> GIVEN INSTRUCTION:
Write out, word for word, the part of the entries that opens with the line containing "state / province: Napo" and closes with the line containing "family: Convolvulaceae", including both of those lines.
** Start of INFORMATION SHOWN **
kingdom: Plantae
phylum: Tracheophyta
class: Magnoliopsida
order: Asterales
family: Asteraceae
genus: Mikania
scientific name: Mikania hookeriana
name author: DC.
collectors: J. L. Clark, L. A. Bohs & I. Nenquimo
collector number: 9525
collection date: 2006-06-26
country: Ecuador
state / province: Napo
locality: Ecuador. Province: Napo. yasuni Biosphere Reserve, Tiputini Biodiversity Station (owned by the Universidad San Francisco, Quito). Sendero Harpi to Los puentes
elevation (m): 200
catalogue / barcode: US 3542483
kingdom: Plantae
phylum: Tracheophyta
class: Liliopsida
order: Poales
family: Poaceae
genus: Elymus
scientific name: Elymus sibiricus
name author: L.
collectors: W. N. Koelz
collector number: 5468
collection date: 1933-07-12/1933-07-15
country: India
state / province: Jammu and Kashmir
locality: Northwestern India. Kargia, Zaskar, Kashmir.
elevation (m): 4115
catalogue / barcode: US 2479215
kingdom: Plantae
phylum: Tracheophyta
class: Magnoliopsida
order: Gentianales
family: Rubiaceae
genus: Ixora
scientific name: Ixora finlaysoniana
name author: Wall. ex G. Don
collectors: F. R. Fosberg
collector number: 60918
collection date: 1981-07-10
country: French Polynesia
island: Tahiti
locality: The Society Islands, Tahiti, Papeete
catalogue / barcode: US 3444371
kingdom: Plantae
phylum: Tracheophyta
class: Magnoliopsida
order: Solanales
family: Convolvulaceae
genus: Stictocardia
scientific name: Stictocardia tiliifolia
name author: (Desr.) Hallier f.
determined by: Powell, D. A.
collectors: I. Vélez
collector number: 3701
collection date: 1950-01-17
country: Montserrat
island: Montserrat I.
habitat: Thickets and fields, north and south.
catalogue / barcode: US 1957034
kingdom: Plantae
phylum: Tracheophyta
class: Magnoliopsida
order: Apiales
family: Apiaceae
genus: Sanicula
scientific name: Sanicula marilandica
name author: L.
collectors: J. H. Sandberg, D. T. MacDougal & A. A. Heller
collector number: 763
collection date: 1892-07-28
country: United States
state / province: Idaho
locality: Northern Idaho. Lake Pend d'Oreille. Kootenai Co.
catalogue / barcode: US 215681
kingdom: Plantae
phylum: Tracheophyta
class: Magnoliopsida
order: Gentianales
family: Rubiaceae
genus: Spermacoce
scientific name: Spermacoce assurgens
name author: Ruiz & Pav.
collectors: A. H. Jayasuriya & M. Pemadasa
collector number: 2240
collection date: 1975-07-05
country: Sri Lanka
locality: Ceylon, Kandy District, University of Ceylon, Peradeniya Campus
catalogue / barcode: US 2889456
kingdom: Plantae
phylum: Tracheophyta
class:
** End of INFORMATION SHOWN **
> SOLUTION TO THE EXERCISE:
state / province: Napo
locality: Ecuador. Province: Napo. yasuni Biosphere Reserve, Tiputini Biodiversity Station (owned by the Universidad San Francisco, Quito). Sendero Harpi to Los puentes
elevation (m): 200
catalogue / barcode: US 3542483
kingdom: Plantae
phylum: Tracheophyta
class: Liliopsida
order: Poales
family: Poaceae
genus: Elymus
scientific name: Elymus sibiricus
name author: L.
collectors: W. N. Koelz
collector number: 5468
collection date: 1933-07-12/1933-07-15
country: India
state / province: Jammu and Kashmir
locality: Northwestern India. Kargia, Zaskar, Kashmir.
elevation (m): 4115
catalogue / barcode: US 2479215
kingdom: Plantae
phylum: Tracheophyta
class: Magnoliopsida
order: Gentianales
family: Rubiaceae
genus: Ixora
scientific name: Ixora finlaysoniana
name author: Wall. ex G. Don
collectors: F. R. Fosberg
collector number: 60918
collection date: 1981-07-10
country: French Polynesia
island: Tahiti
locality: The Society Islands, Tahiti, Papeete
catalogue / barcode: US 3444371
kingdom: Plantae
phylum: Tracheophyta
class: Magnoliopsida
order: Solanales
family: Convolvulaceae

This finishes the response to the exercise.